Among factors influencing retirement income adequacy, Aon Hewitt’s research revealed that, not surprisingly employee savings rates have the largest impact. For example, if not covered by a pension plan, an employee who begins saving at age 25 and targets 11 times pay at retirement needs a combined employer and employee contribution rate of 12 per cent to 18 per cent of pay each year (15 per cent on average) to build up adequate retirement income by age 65. This combined contribution rate increases if the employee does not start saving until later in life.
Aon Hewitt’s analysis shows the number of full-career contributors who can retire with sufficient retirement assets increases from 29 per cent to 46 per cent if they increase retirement contributions by as little as 1 per cent each year for five years. For an employee making $40,000 a year, this 1 per cent increase in contribution rates roughly equates to giving up purchasing one cup of coffee a day for a year.
Using Automation to its Full Potential
Aon Hewitt’s research shows that automation tools can have a dramatic impact on saving and investing behaviours. The participation rate among those subject to automatic enrolment is 83 per cent—18 percentage points higher than those employees who are not defaulted. The research shows employers that offer automatic enrolment have 15 per cent more employees on track to meet their needs in retirement than employers that do not offer automatic enrolment. Similarly, 53 per cent of employees who are enrolled in automatic contribution escalation programs are expected to meet their financial needs in retirement, compared to just 26 per cent of those who are not.
While automation has played a strong role in helping employees’ saving behaviours, Aon Hewitt’s research shows it also can be potentially detrimental if it is not leveraged effectively. Employees who are automatically enrolled in their defined contribution plan have an average savings rate of 6.7 per cent, which is a full percentage point below those not subject to automatic enrolment. Additionally, these workers are much more likely to miss out on employer matching contributions.
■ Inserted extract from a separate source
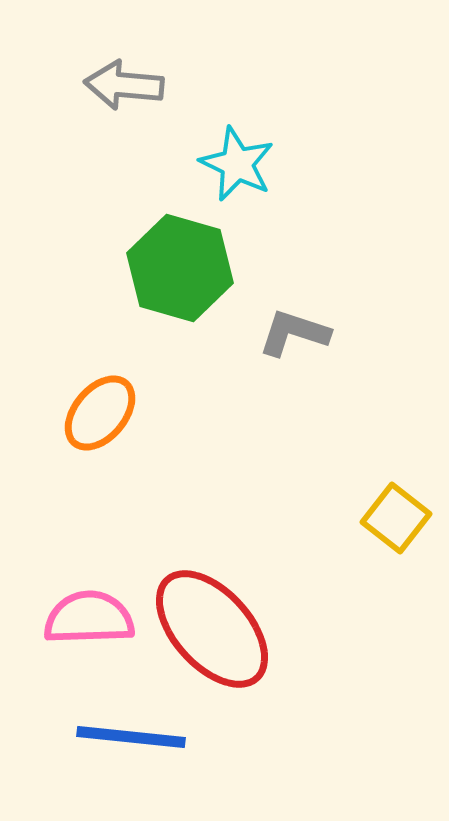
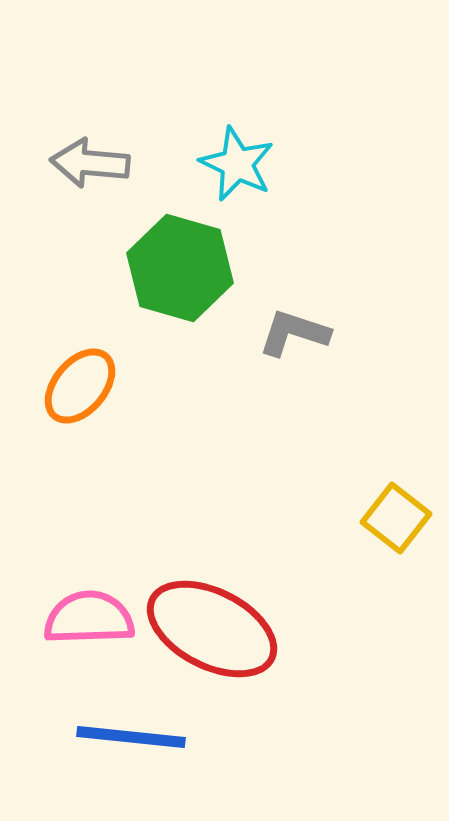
gray arrow: moved 34 px left, 78 px down
orange ellipse: moved 20 px left, 27 px up
red ellipse: rotated 21 degrees counterclockwise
Thirty-nine per cent of automatic enrolees save below the match threshold versus just 25 per cent of other savers.
“Automatically enrolling employees at a higher rate of pay and combining this with automatic contribution escalation can provide a strong foundation for adequate future retirement income,” Patti Balthazor Bjork, Aon Hewitt’s director of Retirement Research. “Employers also should strongly consider sweeping in eligible non-participants periodically. Other alternatives include quick-enrolment tools and using education and communication opportunities to influence savings levels and highlight the availability of automatic escalation.”
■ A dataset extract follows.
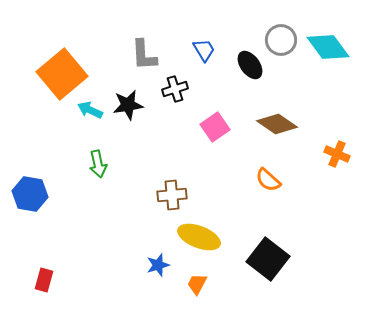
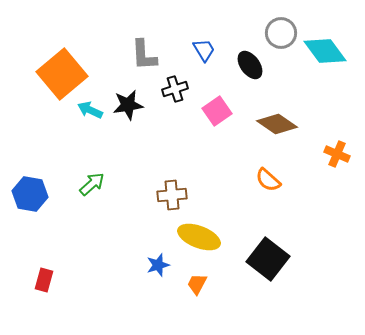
gray circle: moved 7 px up
cyan diamond: moved 3 px left, 4 px down
pink square: moved 2 px right, 16 px up
green arrow: moved 6 px left, 20 px down; rotated 120 degrees counterclockwise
Offering Investment Advisory Services
Aon Hewitt’s analysis shows that strong investment returns can have a positive influence on retirement income adequacy levels. A one per cent difference in average returns over a career and retirement period can result in a two-times-pay difference in retirement resources.
“Employers cannot influence market returns, but they can leverage their scale to reduce investment fees, which can have an impact on employees’ savings over time,” noted Reiskytl. “In addition, more employers are offering an array of investment advisory services like investment advice, managed accounts and pre-mixed portfolios. These tools can improve the diversification and efficiency of participants’ portfolios and help workers invest more effectively with very little effort.”
Aon Hewitt’s research shows that when available, 63 per cent of participants allocate to a premixed portfolio, up from 51 per cent in 2009. Among those who use a premixed portfolio, the average person held 65 per cent of their balance in premixed funds in 2011, up from 56 per cent in 2009.